**What to work on:**
a) In the Zero Boys text, turn the paragraph that begins "Vicious Circle was reissued on Toxic Shock" into a short list that keeps its main facts.
b) Answer these questions using the Zero Boys text.
(i) What city and state is the band from?
(ii) On which label did the band release their first EP?
(iii) Who played guitar in the reunion lineup?
c) Put this sentence from the Zero Boys text into Spanish: "The band formed in June 1980 and three months later released their first EP."

**Exercise text:**
[Start of section]

Background information
- Origin: Indianapolis, Indiana
- Genres: Punk rock; hardcore punk;
- Years active: 1980–1985, 1987–1988, 1991-1994, 2006–present
- Labels: Secretly Canadian, Z-Disc, Panic Button, 1-2-3-4 Go!
- Spinoffs: Datura Seeds
- Members: Paul Mahern – vocals Mark Cutsinger – drums Scott Kellogg – bass Dave Lawson – guitar
- Past members: John Mitchell – bass David "Tufty" Clough – bass Terry "Hollywood" Howe (deceased) – guitar Vess Ruhtenberg – guitar
- Website: zeroboys.com

= Zero Boys =

American hardcore punk band

The Zero Boys are an American hardcore punk quartet from Indianapolis, Indiana fronted by Paul Mahern that debuted in 1980. Other members include bassist Scott Kellogg, drummer Mark Cutsinger and guitarist Dave Lawson. The band was known as one of the few popular hardcore bands from the Midwest, as the scene was mostly dominated by bands from the coasts.

==History==
The band formed in June 1980 and three months later released their first EP. Entitled Livin' in the '80s, it was a 7-inch EP released by the band on their home-brew Z-Disc label. Their debut full-length album, Vicious Circle, was released in 1982 with its distinctive bright yellow cover on the local label Nimrod Records. The band embarked on a 1982 "Hell Tour" with one notable appearance at The Barn in Torrance, CA, on a bill with Dead Kennedys, MDC, and Minor Threat.

Vicious Circle was reissued on Toxic Shock later in the 1980s, with added bonus tracks taken from the Affirmation Records compilations LPs The Master Tape and The Master Tapes 2. It was reissued again in 2000 by Lookout! Records, without the Master Tape tracks, but with two additional songs from the original album sessions, "She Said Goodbye" and "Slam and Worm", which had been given limited release on a 7-inch single.

The Zero Boys managed to record a handful of tracks intended for a second LP, but broke up before the album could be finished. These tracks were released on the History of the Zero Boys cassette on Affirmation, along with the above-mentioned compilation tracks and other demo tracks and outtakes.

In 2009, Secretly Canadian reissued both "Vicious Circle" and "History Of", making the latter available on CD for the first time.

Since their breakup, the band has reunited for the occasional gig, including a series of shows at CBGB's designed to raise money to help keep the club open, and a series of shows in 2006 – 2012 where they performed the entire Vicious Circle album. The new lineup consisted of Paul Mahern, Tufty, Mark Cutsinger, and Vess Ruhtenberg of The Lemonheads on guitar as original guitarist Terry "Hollywood" Howe died in 2001.

[End of section]

**Records:**

[Start of section]

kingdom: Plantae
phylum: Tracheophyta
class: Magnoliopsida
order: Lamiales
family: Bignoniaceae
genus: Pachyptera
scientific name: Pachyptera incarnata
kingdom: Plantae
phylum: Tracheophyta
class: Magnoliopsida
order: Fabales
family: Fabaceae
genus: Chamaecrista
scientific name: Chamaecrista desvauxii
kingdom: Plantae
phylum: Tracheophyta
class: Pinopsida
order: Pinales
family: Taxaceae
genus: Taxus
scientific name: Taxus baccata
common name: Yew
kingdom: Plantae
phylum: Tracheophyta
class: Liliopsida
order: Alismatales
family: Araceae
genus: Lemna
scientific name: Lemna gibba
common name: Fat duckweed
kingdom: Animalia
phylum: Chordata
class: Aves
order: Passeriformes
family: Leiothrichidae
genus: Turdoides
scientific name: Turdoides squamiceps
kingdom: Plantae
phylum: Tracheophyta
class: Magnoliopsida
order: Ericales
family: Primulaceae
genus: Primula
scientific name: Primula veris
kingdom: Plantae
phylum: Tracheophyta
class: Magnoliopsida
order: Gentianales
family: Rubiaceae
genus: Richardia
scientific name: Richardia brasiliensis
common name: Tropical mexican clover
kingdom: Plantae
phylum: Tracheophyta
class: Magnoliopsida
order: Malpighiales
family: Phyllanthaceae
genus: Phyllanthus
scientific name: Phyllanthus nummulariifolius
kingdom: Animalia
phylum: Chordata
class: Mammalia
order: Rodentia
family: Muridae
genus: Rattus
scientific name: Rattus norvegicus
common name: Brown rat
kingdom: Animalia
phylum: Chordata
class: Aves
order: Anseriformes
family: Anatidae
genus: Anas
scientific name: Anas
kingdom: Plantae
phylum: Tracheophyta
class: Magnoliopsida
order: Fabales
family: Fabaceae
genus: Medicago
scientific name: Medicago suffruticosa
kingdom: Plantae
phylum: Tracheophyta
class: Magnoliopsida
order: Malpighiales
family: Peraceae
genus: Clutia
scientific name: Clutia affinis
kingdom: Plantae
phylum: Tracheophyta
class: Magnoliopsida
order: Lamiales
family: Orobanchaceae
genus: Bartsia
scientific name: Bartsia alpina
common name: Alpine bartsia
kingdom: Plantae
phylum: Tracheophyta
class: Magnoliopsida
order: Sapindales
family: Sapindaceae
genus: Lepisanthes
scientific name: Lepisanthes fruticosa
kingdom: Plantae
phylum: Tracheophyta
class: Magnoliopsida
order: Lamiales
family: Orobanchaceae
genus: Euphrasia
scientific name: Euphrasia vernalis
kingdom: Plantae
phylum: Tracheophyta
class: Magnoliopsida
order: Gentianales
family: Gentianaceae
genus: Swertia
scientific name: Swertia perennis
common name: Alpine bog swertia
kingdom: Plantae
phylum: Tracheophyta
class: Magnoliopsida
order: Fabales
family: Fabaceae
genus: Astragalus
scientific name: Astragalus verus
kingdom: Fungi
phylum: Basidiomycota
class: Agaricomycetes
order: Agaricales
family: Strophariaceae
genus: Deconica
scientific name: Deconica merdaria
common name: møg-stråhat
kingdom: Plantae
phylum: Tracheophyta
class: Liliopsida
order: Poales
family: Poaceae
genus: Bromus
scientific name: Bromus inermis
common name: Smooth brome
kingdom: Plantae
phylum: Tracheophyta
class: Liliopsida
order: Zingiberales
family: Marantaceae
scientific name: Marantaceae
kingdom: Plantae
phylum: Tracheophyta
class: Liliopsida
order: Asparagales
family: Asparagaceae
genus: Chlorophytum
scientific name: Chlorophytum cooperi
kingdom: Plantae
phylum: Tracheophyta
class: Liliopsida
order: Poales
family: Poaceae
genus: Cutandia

[End of section]

**Numbered responses:**
a)
- Vicious Circle was reissued on Toxic Shock later in the 1980s.
- That reissue added bonus tracks from the Affirmation Records compilation LPs The Master Tape and The Master Tapes 2.
- Lookout! Records reissued it again in 2000, without the Master Tape tracks.
- The 2000 reissue added two songs from the original album sessions, "She Said Goodbye" and "Slam and Worm."
- Those two songs had been given limited release on a 7-inch single.

b)
(i) Indianapolis, Indiana
(ii) Their own Z-Disc label
(iii) Vess Ruhtenberg of The Lemonheads

c) La banda se formó en junio de 1980 y tres meses después lanzó su primer EP.